While the scanners are important, they are no good without computers to interpret the scans – and the amount of data to be processed can be significant.
The idea of using photographs for surveying is not new. Photogrammetry dates back to the early days of photography in the 19th century. It moved on a lot during World War I, when it was used in conjunction with aeroplanes to create maps of the enemy lines and communication channels. But it was, of course, all analogue and required significant skills to make and use the equipment, which meant it was expensive.
As we move deeper into the digital age the equipment has become less expensive and the use of it requires different skills – a process of change that continues. Analogue film can contain a huge amount of information in a relatively small space. Getting close to that level of detail with digital technology requires a lot of memory and a lot of processing power to make the use of the information acceptable.
Architectural & Heritage Scanning surveyed Peterborough Cathedral using point cloud. The scanner takes readings at 120million points a minute. The final 3D file was 1.1terrabites and contained 20billion data points. Graham: “It’s been a challenge to take these really large data sets and manipulate them so people can use them.”
To deal with the processing of such large files, Architectural & Heritage Scanning commissioned custom built PCs – in fact they have four of them. Part of what they do on them is transform the data they collect into formats of a manageable size that customers can use on their own tablets, laptops and smartphones, which helps with getting approval for projects without having to have a site meeting.
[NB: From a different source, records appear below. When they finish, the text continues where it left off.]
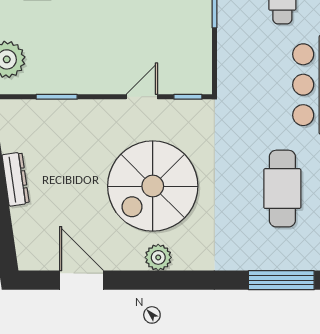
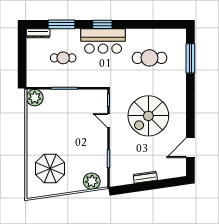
spiral stairs: (153, 186) -> (148, 116), turned 90
plant: (158, 257) -> (180, 113), removed

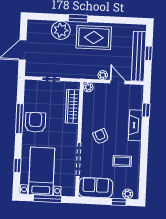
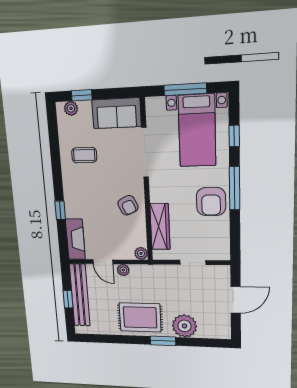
window: (146, 110) -> (60, 210), moved
window: (19, 119) -> (235, 188), moved
fireplace: (135, 125) -> (75, 239), moved
armchair: (101, 136) -> (128, 205), moved

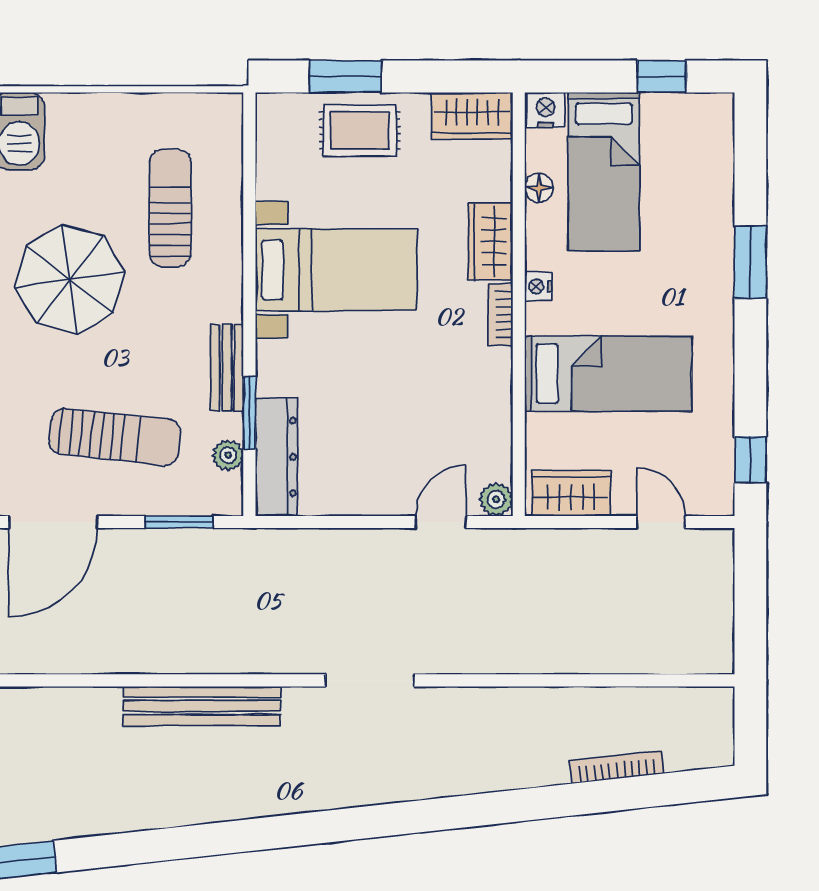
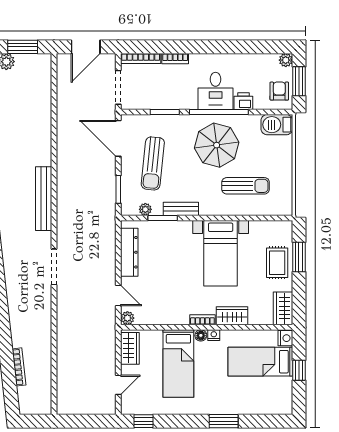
window: (662, 76) -> (299, 370), moved
floor lamp: (539, 188) -> (201, 335), moved
dresser: (276, 457) -> (129, 252), moved, turned -90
There are some architects who can use point cloud data, and Architectural & Heritage Scanning are happy to supply it when it is requested. Most, though, cannot use it and need information in a form they can use with their usual CAD programmes, such as AutoCAD.
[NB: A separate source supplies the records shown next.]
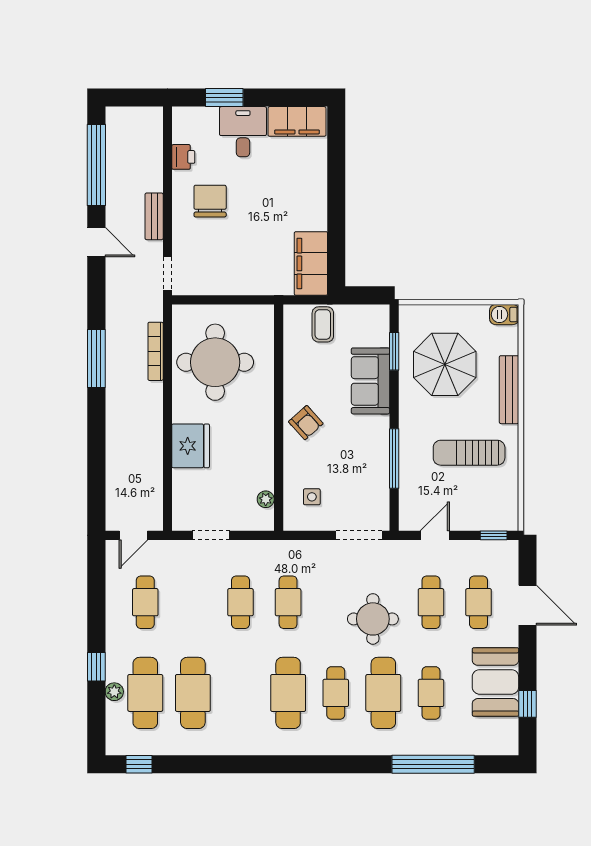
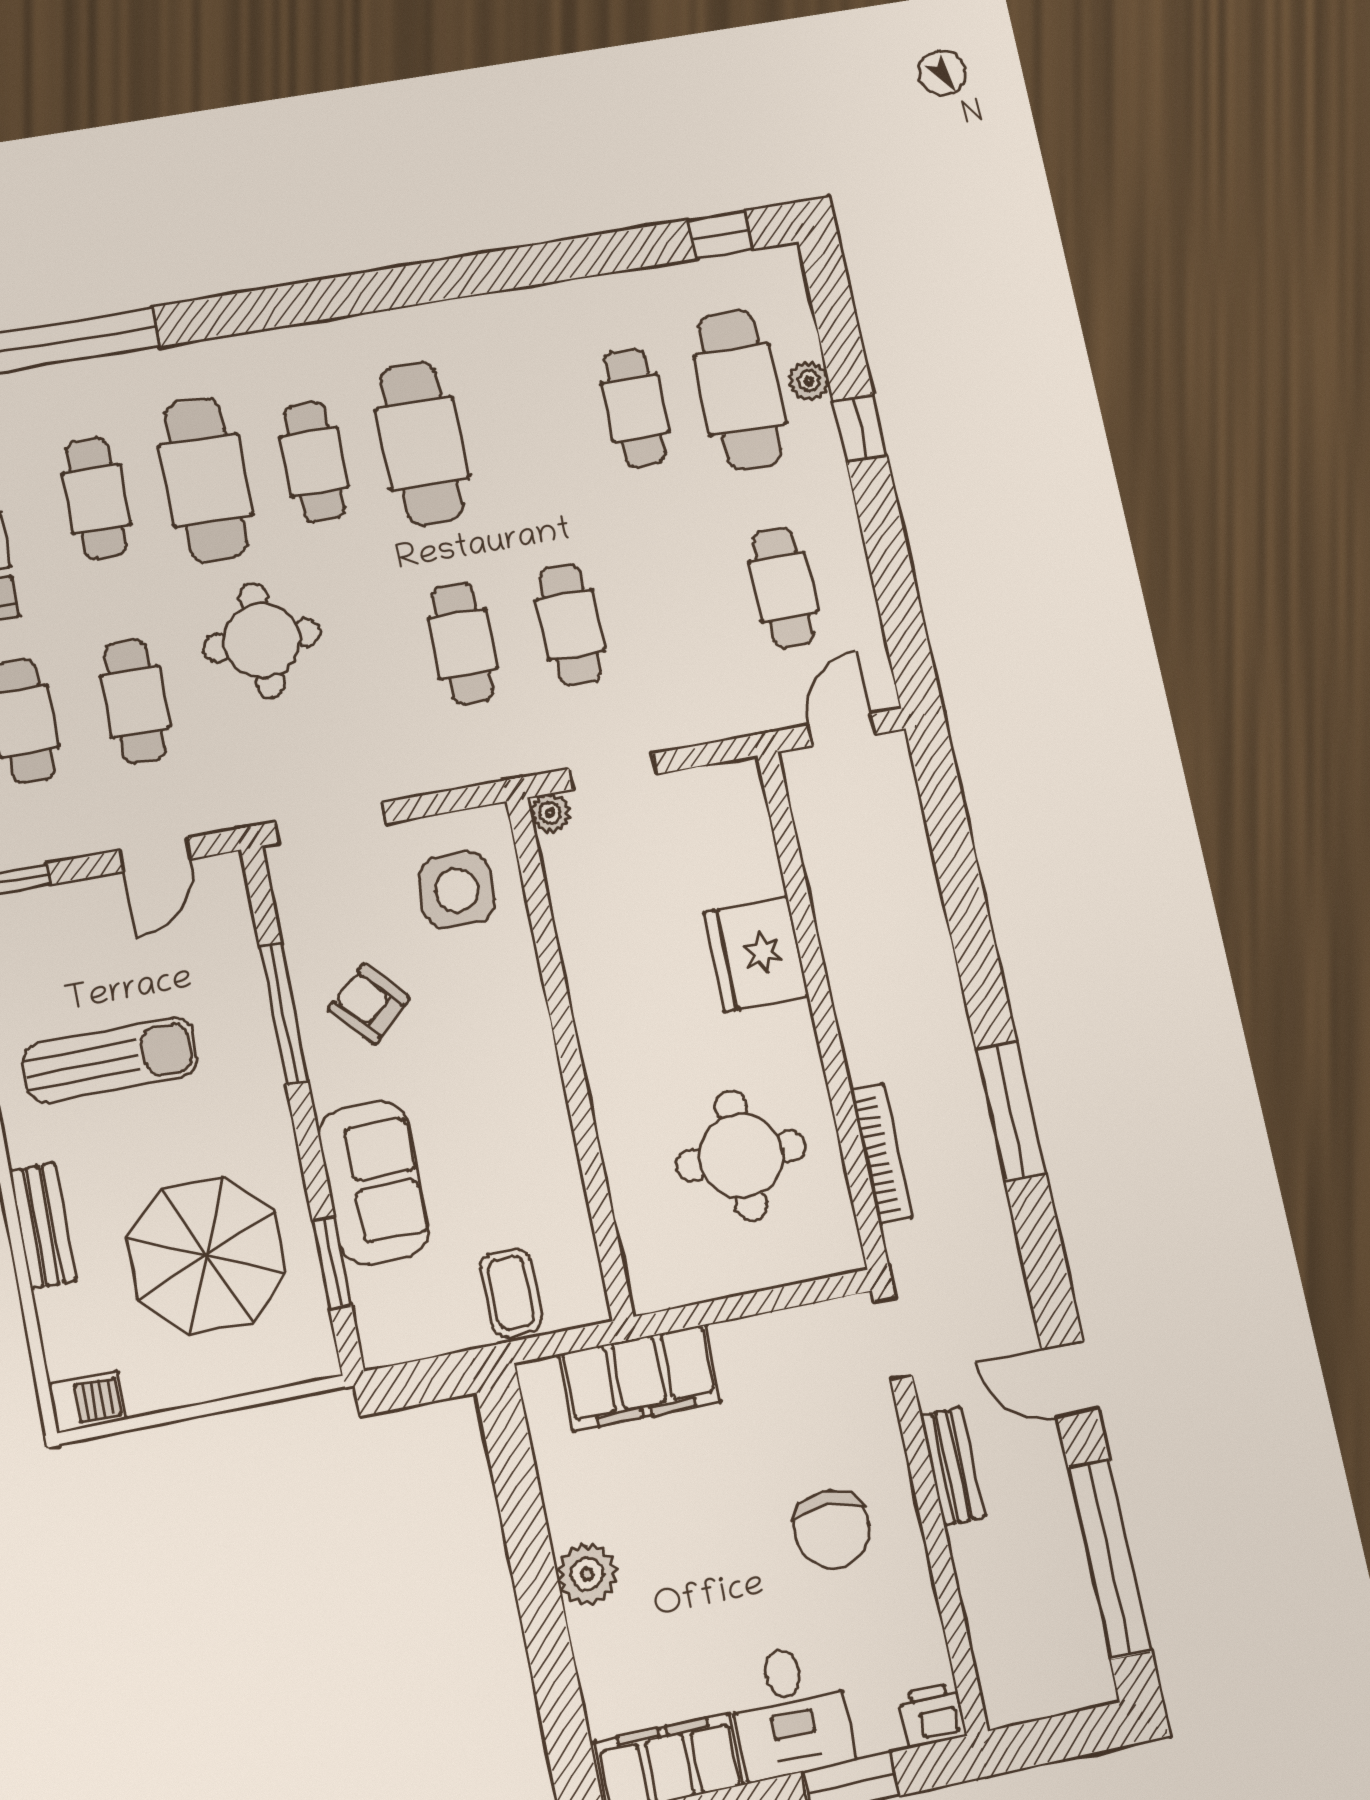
printer: (183, 157) -> (933, 1715), moved, turned 90
plant: (315, 204) -> (587, 1574), added
filing cabinet: (311, 263) -> (640, 1378), moved, turned 90
round table: (215, 362) -> (741, 1156), width x0.73, depth x0.73
bench: (509, 390) -> (43, 1226), width x0.73
armchair: (306, 423) -> (369, 1004), moved
side table: (312, 497) -> (457, 890), width x1.87, depth x1.87
plant: (266, 499) -> (550, 813), moved
doorway: (211, 535) -> (613, 771), moved
cafe table: (193, 693) -> (635, 408), width x0.73, depth x0.74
Sometimes, using the data can involve the customer linking back to the Architectural & Heritage Scanning computer using TrueView software, which produces a result similar to Google’s StreetView but with measurements, so it can be used as a scale drawing. The link is via the internet using a customer specific URL to keep the data secure.
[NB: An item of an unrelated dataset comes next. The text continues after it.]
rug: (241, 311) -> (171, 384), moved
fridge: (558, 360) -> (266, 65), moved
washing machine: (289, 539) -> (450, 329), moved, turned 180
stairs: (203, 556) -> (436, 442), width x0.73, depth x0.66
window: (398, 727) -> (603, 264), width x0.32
The technology does not have to be used for façades or whole buildings. Architectural & Heritage Scanning have lately scanned a bathroom. The dimensionally correct data have been used to cut all the horizontal and vertical stonework needed for the project without the company producing it ever seeing the building it will be going into except on a screen and as CAD drawings produced from the scans.
You might say you could do the same with digital templaters, but Graham says in the time it takes to make 50 measurements using digital templaters a scanner will have taken millions of measurements. “We get in quickly and unobtrusively and cull a lot of information,” he says.
There is a lot of talk these days of creating ‘digital twins’ of buildings, although Graham questions just how much of a twin some of them actually are. “Our scans really are digital twins,” he says, “because they are very, very accurate and contain a huge amount of dimensional data as well as high resolution visuals.”
And they can be used with BIM (building information management) workflow. Architectural & Heritage Scanning use Revit software to create highly accurate BIM models from the scan data collected.
In January, Architectural & Heritage Scanning had 18 live projects. The largest Graham and Henry have worked on to date was a £15million renovation. Sometimes their surveys even produce revelations – for example, their scans discovered Peterborough Cathedral’s towers lean out a little, which nobody had noticed previously.